Abstract:We propose a novel computational strategy for de novo design of molecules with desired properties termed ReLeaSE (Reinforcement Learning for Structural Evolution). Based on deep and reinforcement learning approaches, ReLeaSE integrates two deep neural networks - generative and predictive - that are trained separately but employed jointly to generate novel targeted chemical libraries. ReLeaSE employs simple representation of molecules by their SMILES strings only. Generative models are trained with stack-augmented memory network to produce chemically feasible SMILES strings, and predictive models are derived to forecast the desired properties of the de novo generated compounds.

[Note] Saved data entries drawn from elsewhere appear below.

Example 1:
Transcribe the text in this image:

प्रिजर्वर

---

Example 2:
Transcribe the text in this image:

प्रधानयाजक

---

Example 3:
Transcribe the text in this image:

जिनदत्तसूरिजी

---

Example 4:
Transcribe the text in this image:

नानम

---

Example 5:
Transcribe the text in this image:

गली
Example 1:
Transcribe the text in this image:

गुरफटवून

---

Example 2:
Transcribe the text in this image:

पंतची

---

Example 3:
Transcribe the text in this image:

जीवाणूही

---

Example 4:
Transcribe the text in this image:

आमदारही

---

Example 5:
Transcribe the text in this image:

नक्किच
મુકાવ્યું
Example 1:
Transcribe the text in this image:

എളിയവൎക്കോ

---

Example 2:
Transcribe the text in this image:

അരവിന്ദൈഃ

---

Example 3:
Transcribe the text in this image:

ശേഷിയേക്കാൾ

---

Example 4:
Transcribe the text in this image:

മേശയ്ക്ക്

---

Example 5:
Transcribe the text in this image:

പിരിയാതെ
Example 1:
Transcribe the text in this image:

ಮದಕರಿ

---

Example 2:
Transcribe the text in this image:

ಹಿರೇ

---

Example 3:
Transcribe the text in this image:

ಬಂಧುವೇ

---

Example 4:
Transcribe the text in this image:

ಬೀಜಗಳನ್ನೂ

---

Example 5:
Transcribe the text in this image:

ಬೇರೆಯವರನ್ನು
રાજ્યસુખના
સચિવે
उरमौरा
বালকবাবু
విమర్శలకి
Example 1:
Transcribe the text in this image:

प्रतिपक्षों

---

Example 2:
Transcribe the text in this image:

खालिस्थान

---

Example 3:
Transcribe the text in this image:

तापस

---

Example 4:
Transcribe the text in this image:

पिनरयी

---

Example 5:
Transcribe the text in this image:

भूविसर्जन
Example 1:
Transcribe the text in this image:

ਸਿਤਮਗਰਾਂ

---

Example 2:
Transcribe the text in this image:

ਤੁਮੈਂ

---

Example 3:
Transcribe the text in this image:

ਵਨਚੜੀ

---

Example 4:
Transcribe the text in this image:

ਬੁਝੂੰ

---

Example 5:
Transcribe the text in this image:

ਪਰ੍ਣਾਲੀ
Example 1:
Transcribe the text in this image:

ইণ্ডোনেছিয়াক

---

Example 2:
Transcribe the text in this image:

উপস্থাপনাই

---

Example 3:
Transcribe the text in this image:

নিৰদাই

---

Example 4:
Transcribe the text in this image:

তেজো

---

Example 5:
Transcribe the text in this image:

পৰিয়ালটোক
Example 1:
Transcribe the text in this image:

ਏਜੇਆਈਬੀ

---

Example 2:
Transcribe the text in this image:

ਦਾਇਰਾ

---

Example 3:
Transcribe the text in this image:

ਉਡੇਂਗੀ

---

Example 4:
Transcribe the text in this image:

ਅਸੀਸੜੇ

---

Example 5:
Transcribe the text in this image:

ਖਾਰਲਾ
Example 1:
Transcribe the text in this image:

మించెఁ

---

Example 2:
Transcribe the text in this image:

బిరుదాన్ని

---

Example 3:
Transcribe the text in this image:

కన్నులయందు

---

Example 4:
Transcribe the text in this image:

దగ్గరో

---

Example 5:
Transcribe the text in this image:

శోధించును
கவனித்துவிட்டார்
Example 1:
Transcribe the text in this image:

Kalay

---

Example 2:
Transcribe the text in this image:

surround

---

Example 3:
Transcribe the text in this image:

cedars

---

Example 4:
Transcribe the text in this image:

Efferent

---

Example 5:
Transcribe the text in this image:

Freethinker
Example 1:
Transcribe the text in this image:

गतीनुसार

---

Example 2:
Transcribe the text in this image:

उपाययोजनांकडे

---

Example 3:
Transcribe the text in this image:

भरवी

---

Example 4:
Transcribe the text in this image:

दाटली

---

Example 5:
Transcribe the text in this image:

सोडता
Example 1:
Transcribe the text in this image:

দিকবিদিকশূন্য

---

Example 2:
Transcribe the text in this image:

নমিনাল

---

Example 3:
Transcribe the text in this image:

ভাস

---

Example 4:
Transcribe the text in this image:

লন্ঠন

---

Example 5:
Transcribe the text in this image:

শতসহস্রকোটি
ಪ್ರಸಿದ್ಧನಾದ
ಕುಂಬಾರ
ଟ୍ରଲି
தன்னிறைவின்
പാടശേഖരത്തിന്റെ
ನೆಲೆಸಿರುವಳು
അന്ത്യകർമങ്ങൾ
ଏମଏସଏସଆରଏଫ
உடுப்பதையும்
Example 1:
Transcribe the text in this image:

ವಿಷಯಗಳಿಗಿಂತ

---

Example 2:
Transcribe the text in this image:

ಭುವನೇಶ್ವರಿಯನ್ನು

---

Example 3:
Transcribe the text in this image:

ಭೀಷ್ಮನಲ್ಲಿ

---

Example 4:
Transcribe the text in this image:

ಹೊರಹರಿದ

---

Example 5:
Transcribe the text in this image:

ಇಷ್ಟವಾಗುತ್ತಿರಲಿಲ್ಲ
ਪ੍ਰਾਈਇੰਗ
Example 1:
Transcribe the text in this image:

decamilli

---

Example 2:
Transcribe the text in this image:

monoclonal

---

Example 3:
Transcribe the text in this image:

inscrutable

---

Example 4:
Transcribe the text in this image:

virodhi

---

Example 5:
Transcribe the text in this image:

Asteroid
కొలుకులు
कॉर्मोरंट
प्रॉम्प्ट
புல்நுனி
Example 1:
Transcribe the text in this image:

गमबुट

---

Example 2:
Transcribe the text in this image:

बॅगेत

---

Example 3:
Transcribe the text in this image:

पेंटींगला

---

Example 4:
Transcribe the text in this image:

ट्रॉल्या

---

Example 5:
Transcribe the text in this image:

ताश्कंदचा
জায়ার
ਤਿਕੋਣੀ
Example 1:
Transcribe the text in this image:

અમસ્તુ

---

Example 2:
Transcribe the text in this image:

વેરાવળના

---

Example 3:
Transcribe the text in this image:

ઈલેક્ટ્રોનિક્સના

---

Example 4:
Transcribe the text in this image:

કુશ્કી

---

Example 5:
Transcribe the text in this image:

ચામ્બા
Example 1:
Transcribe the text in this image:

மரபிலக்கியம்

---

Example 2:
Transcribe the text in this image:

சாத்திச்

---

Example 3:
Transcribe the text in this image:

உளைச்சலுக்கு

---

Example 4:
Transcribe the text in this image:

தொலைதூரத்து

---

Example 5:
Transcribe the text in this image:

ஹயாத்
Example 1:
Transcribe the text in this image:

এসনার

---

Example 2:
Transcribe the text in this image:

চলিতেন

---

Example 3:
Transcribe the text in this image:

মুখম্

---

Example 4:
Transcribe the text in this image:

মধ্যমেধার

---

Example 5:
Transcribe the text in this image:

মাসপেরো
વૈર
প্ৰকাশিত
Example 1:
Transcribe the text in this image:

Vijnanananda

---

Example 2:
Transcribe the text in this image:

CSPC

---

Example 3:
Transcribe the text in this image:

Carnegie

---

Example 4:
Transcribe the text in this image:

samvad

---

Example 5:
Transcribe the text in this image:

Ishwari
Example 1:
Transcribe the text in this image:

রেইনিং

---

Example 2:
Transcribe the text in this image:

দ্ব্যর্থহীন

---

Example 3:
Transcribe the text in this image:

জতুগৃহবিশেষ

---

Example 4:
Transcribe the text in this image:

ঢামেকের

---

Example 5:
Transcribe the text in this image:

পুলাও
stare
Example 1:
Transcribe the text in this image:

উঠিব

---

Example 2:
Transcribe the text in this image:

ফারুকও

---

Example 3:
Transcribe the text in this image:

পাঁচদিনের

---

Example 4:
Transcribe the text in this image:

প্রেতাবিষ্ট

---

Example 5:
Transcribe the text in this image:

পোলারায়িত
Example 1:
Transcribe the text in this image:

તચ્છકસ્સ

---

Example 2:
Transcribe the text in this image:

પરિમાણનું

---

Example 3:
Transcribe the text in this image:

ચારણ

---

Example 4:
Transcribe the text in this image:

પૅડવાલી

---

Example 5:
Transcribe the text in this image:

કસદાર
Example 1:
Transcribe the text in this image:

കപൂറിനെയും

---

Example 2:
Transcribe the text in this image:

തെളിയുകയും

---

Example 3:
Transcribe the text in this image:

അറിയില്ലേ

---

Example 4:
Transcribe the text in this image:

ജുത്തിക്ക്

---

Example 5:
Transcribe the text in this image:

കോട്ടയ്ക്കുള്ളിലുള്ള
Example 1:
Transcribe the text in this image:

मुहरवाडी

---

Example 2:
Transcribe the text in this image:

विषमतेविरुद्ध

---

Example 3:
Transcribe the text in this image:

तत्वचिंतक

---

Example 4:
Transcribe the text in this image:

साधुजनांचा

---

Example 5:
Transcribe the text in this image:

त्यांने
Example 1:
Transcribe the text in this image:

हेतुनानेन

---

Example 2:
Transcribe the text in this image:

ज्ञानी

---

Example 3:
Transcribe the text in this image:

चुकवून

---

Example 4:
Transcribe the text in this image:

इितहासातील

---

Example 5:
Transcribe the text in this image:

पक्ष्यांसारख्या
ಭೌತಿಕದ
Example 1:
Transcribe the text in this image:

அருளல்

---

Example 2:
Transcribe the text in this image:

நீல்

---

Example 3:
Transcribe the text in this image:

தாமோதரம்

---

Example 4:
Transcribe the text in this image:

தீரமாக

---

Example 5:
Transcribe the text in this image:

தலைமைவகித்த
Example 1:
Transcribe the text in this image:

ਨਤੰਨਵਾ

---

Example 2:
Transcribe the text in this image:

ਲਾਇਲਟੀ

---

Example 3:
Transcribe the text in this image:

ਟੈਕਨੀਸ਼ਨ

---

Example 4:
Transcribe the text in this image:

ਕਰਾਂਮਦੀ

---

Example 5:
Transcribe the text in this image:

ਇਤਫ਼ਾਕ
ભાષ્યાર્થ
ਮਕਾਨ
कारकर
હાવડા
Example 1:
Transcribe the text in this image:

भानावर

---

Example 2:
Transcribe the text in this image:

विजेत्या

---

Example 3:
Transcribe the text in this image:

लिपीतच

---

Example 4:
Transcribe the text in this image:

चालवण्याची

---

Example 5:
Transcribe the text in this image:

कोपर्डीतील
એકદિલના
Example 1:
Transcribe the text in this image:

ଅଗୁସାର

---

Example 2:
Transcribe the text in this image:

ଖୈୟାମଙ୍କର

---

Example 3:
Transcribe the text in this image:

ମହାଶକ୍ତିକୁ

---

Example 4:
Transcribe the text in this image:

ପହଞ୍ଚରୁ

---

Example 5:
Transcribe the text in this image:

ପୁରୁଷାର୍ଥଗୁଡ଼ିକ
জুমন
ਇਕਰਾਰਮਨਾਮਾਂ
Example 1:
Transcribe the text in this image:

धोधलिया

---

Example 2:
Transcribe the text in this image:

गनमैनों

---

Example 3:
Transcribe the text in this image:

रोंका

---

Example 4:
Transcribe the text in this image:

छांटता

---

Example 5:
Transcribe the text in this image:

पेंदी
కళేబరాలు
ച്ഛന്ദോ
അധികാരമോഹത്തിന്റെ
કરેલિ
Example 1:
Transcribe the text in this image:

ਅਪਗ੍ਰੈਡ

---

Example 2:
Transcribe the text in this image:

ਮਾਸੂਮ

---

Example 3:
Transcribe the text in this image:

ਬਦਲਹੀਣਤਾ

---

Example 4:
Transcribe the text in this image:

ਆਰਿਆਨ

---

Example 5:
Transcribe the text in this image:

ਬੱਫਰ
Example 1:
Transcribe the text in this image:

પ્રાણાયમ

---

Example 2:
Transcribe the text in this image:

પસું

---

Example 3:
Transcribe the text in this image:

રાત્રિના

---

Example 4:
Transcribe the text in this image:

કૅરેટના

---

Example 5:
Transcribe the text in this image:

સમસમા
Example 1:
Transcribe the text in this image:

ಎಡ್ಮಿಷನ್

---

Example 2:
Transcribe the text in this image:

In the first phase of the method, generative and predictive models are trained separately with a supervised learning algorithm. In the second phase, both models are trained jointly with the reinforcement learning approach to bias the generation of new chemical structures towards those with the desired physical and/or biological properties. In the proof-of-concept study, we have employed the ReLeaSE method to design chemical libraries with a bias toward structural complexity or biased toward compounds with either maximal, minimal, or specific range of physical properties such as melting point or hydrophobicity, as well as to develop novel putative inhibitors of JAK2. The approach proposed herein can find a general use for generating targeted chemical libraries of novel compounds optimized for either a single desired property or multiple properties.